Cette proposition a été mise sur la table à Bruxelles par le président de la Chambre économique fédérale autrichienne, Christopher Leitl, qui a rencontré le commissaire européen aux Affaires économiques et monétaires Joaquin Almunia pour discuter d’une série de propositions mises en avant par la chambre en matière de régulation des marchés financiers.

L’argent des ententes doublement réservées 

Cependant, le fonds proposé pourrait entrer en concurrence avec une proposition de l’UE d’utiliser les amendes des ententes pour les revendications de dommages privés faites par les victimes des affaires d’ententes. Aucune indication ne permet de dire clairement qu’un fonds pour les victimes verra le jour d’ici peu.

Selon Jonathan Todd, porte-parole de la commissaire à la Concurrence Neelie Kroes, la proposition pourrait être adoptée avant la fin de son actuel mandat. Ce dernier, qui doit expirer à la fin de ce mois-ci, devrait être étendu jusqu’à la ratification finale du traité de Lisbonne par la République tchèque. L’argent provenant des amendes d’ententes vont dans le budget européen, a déclaré M. Todd.

Cela représente trois milliards de moins à payer pour les contribuables, a ajouté M. Todd, parce que les amendes réduisent les contributions des Etats membres au budget de l’UE. Cependant, selon la Commission, le chiffre actuel s’élève à 1,4 milliards d’euros en 2009. En 2008, ce chiffre s’est élevé à 2,27 milliards. En tout et pour tout, la Commission a récupéré 9,58 milliards d’euros d’amendes pour des ententes entre 2005 et 2009.

Dépasser certains obstacles juridiques

Les fonds issus des amendes d’ententes ne sont pas immédiatement disponibles pour la Commission et leur disponibilité peut prendre quelques années, a déclaré à EURACTIV Cristina Arigho, porte-parole du commissaire au budget Algirdas Semeta.

Bien que les amendes pour ententes doivent être payées sous trois mois, l’argent n’est pas collecté pour le budget aussi longtemps qu’un appel court contre l’amende, mais il est gardé sur un compte séparé, rapportant des intérêts en attendant l’issue de l’appel.
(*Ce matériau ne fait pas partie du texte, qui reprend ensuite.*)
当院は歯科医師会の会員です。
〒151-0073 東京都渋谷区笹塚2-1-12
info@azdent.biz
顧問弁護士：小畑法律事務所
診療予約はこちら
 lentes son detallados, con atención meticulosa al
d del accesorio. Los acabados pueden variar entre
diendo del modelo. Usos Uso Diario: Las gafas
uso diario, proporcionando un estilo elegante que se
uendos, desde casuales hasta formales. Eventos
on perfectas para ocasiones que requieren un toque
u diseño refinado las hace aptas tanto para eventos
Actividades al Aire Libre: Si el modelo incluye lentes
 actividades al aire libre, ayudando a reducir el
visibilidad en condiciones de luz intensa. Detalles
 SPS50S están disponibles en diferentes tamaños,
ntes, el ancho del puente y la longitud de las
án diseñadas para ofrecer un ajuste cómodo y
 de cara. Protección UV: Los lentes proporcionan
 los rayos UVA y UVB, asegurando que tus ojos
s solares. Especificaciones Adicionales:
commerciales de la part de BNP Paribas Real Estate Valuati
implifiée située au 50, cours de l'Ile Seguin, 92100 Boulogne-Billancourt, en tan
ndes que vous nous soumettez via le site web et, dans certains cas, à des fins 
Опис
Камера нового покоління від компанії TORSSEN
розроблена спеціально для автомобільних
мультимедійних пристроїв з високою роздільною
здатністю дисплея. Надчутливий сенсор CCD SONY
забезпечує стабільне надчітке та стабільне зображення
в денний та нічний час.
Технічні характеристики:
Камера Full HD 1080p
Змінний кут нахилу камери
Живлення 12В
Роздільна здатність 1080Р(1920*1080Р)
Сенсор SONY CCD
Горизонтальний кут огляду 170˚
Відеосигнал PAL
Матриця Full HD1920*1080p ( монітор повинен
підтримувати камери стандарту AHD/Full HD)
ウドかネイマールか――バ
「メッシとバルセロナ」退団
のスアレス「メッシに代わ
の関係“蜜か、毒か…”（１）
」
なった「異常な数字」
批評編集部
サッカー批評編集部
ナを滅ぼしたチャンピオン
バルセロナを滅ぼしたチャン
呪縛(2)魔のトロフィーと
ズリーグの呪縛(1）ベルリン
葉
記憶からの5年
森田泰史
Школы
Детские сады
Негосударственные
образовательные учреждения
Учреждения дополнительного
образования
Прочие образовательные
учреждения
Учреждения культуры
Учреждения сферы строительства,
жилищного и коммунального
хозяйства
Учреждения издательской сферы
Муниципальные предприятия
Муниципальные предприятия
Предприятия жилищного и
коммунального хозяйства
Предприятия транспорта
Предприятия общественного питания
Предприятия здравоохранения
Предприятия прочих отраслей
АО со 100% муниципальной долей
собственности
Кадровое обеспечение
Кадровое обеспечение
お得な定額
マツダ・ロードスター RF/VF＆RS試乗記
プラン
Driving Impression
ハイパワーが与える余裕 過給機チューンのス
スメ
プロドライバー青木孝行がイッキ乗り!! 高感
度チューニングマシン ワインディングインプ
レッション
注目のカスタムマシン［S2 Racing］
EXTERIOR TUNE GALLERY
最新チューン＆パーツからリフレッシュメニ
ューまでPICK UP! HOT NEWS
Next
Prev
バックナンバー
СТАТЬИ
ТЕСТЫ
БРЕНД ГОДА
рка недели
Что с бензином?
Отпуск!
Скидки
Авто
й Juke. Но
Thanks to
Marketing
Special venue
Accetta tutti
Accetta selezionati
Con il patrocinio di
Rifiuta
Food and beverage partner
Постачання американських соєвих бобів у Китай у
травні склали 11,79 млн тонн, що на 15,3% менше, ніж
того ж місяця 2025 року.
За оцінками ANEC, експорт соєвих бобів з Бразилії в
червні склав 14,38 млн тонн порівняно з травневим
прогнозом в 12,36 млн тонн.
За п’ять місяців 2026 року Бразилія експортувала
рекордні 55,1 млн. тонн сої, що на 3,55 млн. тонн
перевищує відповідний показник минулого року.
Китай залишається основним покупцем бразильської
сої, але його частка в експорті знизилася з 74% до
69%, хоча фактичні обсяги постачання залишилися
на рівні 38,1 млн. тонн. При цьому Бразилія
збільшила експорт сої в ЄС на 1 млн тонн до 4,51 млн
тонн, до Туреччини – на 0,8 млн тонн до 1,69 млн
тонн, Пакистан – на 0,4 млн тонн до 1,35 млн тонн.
L’amende peut également se présenter sous la forme d’une garantie bancaire.

Bien qu’un certain nombre d’amendes stagnent sur des comptes bloqués, elles ne sont pas à la disposition du budget de l’UE, jusqu’à ce que la procédure d’appel décide de l’existence de l’entente ou pas, a ajouté Mme Arigho.

Une idée conservatrice

Le fonds de garantie de M. Leitl  ne serait pas une foire d’empoigne pour les PME mais plutôt un programme de prêt « conservateur », explique M. Kuehnelt. Le fonds ne sera impliqué que lorsqu’une entreprise est insolvable et ne peut pas rembourser ses dettes aux institutions de crédit. La PME en question paiera une indemnité de garantie annuelle pour s’assurer qu’elle utilisera les prêts du fonds à un moment d’insolvabilité, a-t-il ajouté.

Le fonds proposé n’étendrait pas les garanties directement aux PME mais aux institutions publiques nationales, régionales ou locales qui offrent des garanties de prêts aux PME, a noté l’expert.

En théorie, cet arrangement créerait une incitation pour les prêteurs nationaux et régionaux  à offrir de nouvelles garanties aux PME parce qu’ils réduieraient leurs propres risques via la fonds européen, selon le projet autrichien.